Ma è anche stato evidenziato che, spesso, sono le pazienti stesse a non saper creare il canale di comunicazione, o a saper comunicare correttamente il loro disagio e le loro difficoltà.
Vi sono molte forme di comunicazione, anche semplicemente verbale. Il problema è come ciò che comunichiamo deve essere interpretato da chi dovrebbe ascoltare. Preparare l’ascolto è altrettanto importante del messaggio stesso. Far sì che l’altro ci ascolti è un presupposto imprescindibile per la comunicazione, così come far sì che il messaggio sia colto in modo corretto fin dalla prima parola.
Purtroppo la minor predisposizione ad ascoltare viene spesso dai famigliari stessi, perché nel corso del tempo si è instaurato un’abitudine che fa sì che né da parte di chi parla, né da parte di chi dovrebbe ascoltare, sono prese quelle accortezze per rendere la comunicazione più facile.
Mi hanno molto colpito i racconti delle donne presenti, ma ancor più mi ha colpito che non vi fossero altri uomini presenti.
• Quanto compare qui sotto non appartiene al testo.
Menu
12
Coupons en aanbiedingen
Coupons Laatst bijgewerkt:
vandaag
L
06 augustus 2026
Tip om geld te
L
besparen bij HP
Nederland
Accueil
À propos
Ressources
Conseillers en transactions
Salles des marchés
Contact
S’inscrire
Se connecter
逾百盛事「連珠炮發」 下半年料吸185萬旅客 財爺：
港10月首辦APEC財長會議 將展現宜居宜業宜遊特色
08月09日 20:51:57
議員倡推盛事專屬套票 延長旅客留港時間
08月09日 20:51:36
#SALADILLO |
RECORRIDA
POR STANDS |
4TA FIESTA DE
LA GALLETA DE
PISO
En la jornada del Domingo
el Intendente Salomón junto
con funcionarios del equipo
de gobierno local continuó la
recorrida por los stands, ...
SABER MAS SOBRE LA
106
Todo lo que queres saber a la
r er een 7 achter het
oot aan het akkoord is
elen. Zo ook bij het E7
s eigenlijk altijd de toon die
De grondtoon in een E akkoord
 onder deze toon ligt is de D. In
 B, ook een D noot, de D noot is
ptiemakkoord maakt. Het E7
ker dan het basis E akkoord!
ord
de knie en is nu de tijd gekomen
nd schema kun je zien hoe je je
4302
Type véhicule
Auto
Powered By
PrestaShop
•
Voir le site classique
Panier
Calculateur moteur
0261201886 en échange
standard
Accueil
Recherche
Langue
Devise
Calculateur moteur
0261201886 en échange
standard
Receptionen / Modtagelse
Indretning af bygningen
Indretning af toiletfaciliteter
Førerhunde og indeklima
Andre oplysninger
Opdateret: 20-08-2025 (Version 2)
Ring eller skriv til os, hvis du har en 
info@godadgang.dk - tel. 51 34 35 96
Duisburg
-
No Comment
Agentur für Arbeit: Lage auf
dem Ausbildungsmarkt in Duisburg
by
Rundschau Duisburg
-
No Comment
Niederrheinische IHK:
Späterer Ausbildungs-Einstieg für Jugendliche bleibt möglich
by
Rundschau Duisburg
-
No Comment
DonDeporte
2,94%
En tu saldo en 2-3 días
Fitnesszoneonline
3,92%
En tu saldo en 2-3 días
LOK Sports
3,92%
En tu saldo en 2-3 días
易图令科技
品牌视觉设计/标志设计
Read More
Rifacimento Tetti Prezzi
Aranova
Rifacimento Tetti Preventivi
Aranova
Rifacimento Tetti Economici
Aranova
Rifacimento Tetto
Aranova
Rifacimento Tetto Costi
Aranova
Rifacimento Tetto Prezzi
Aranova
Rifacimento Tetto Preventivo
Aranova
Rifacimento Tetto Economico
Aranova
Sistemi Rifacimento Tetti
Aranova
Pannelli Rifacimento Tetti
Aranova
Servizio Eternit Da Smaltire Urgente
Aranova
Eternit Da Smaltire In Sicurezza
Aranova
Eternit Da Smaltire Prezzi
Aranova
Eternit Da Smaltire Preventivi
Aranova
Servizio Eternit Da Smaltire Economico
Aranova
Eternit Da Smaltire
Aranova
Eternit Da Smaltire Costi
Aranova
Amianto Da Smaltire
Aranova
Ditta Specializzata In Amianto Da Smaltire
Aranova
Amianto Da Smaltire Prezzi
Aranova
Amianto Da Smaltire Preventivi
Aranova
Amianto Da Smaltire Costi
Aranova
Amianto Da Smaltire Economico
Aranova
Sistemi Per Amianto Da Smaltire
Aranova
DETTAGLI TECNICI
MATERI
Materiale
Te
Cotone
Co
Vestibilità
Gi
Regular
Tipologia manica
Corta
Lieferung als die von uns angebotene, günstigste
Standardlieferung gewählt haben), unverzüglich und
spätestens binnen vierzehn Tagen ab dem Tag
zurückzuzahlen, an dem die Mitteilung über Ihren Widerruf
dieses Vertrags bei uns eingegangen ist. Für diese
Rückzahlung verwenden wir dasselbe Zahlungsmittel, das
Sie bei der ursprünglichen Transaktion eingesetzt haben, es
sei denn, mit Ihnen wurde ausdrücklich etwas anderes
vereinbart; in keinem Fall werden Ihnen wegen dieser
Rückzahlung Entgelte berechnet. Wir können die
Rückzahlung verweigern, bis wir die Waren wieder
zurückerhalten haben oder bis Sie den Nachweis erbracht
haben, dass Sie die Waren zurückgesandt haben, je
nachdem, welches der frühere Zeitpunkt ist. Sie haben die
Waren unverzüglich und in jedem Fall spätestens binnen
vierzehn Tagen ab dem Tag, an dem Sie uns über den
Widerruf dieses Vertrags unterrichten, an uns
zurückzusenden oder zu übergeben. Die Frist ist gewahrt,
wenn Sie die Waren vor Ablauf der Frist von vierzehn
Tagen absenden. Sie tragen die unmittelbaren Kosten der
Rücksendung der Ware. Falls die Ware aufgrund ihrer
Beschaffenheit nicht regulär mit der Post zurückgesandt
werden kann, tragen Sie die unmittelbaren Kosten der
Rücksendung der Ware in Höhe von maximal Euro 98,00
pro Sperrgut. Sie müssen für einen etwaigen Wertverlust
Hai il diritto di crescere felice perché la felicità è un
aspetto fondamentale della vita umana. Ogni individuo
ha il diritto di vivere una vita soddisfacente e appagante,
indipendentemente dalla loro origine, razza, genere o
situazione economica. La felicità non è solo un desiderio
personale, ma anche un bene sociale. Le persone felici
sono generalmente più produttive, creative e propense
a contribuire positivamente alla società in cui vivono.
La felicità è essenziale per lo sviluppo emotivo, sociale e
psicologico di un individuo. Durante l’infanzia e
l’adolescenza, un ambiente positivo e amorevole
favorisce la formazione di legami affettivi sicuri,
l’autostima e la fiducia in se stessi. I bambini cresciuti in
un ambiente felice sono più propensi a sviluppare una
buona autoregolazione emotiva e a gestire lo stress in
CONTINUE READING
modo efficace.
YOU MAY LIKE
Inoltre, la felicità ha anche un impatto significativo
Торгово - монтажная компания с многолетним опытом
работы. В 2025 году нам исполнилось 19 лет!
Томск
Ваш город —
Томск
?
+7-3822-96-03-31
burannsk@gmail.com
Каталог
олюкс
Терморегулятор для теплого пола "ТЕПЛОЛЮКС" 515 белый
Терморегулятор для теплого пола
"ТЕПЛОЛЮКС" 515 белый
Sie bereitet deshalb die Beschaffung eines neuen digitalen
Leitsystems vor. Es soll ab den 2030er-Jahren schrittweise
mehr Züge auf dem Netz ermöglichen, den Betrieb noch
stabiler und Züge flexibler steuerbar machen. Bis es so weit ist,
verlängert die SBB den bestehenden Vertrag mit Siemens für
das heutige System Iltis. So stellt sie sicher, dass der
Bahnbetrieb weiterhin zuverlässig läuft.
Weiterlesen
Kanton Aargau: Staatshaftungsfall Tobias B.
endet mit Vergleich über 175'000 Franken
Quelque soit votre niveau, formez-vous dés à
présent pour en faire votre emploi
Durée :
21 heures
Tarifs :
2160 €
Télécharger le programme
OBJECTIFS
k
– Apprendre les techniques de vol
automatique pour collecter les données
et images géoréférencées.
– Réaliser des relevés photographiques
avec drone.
Non tanto, a dire il vero. Credo che poche donne abbiano pensato di chiedere al partner di partecipare, ma ancor prima, si siano poste il problema se il partner potesse partecipare e se egli volesse partecipare.
Questo perché, come ho detto all’incontro, gli uomini sono convinti che “le cose di donne” siano “cose di donne”, ma la colpa non è tutta nostra, perché a noi maschietti, nessuno ha spiegato che “le cose di donne” spesso sono cose di coppia.
La donna è spesso sola nell’affrontare questi problemi. Un problema di sterilità, di dolore nel rapporto sessuale, di depressione e l’endometriosi stessa, è un problema di coppia, oltre che del singolo. Ma le donne non hanno mai provato a renderci partecipi di ciò. Spesso dentro di sé come nella “saggezza di suocera”, la donna liquida il problema con “tanto non capiscono” (andrebbe scritto in dialetto!), quando invece molti uomini semplicemente non sanno di cosa si stia parlando.
Mi ha molto colpito in questo senso il racconto di una ragazza, che si era portata il compagno ad una visita. Alla diagnosi “è endometriosi”, lei scoppiò a piangere quando lui invece era sorridente: “Non sei contenta, ora sai cos’è e quindi puoi guarire”. La sua risposta è stata: “piango perché so che cos’è”. Lui non lo sapeva. Qualche tempo dopo, con lo spirito pratico, a “compartimenti stagni” che distingue il maschio, si era informato e sapeva tutto di questa malattia.
Mia moglie non mi ha mai nascosto nulla della sua malattia. Certo, anche sapendo tutto, è difficile comprendere a fondo e soprattutto sostenere adeguatamente la propria moglie, soprattutto in quei giorni in cui la malattia la piega in due dal dolore e non è in grado di lavorare, di accudire i figli, di avere, in sintesi, una vita normale.
Ma, ciascuno con i propri limiti, può far si che questa situazione sia un po' meno difficile. L’importante è, prima di tutto, cercare di comunicare correttamente.
Certo, la mera comunicazione non può risolvere i problemi. Gli stronzi egoisti ci sono, non neghiamolo. Ma il carnefice è tale perché c’è una vittima che lo crea.
Ringrazio davvero le volontarie dell’A.P.E. Onlus per l’opportunità di partecipare e per i grandissimi sforzi che ogni giorno sostengono per far si che le donne malate e i loro famigliari riescano ad affrontare quella che nel più completo silenzio di istituzioni e media è una malattia terribile e ahimè diffusissima.
Una malattia che ad oggi non si è meritata l’attenzione invece rivolta a molte altre anche meno diffuse.
Spero che al prossimo incontro vi sia più partecipazione maschile: farebbe bene a molti mariti e compagni, perché spesso il marito disattento è semplicemente un marito che non sa cosa sta succedendo, non sa perché la propria amata sta male e vorrebbe esser d’aiuto ma non è messo in grado di farlo.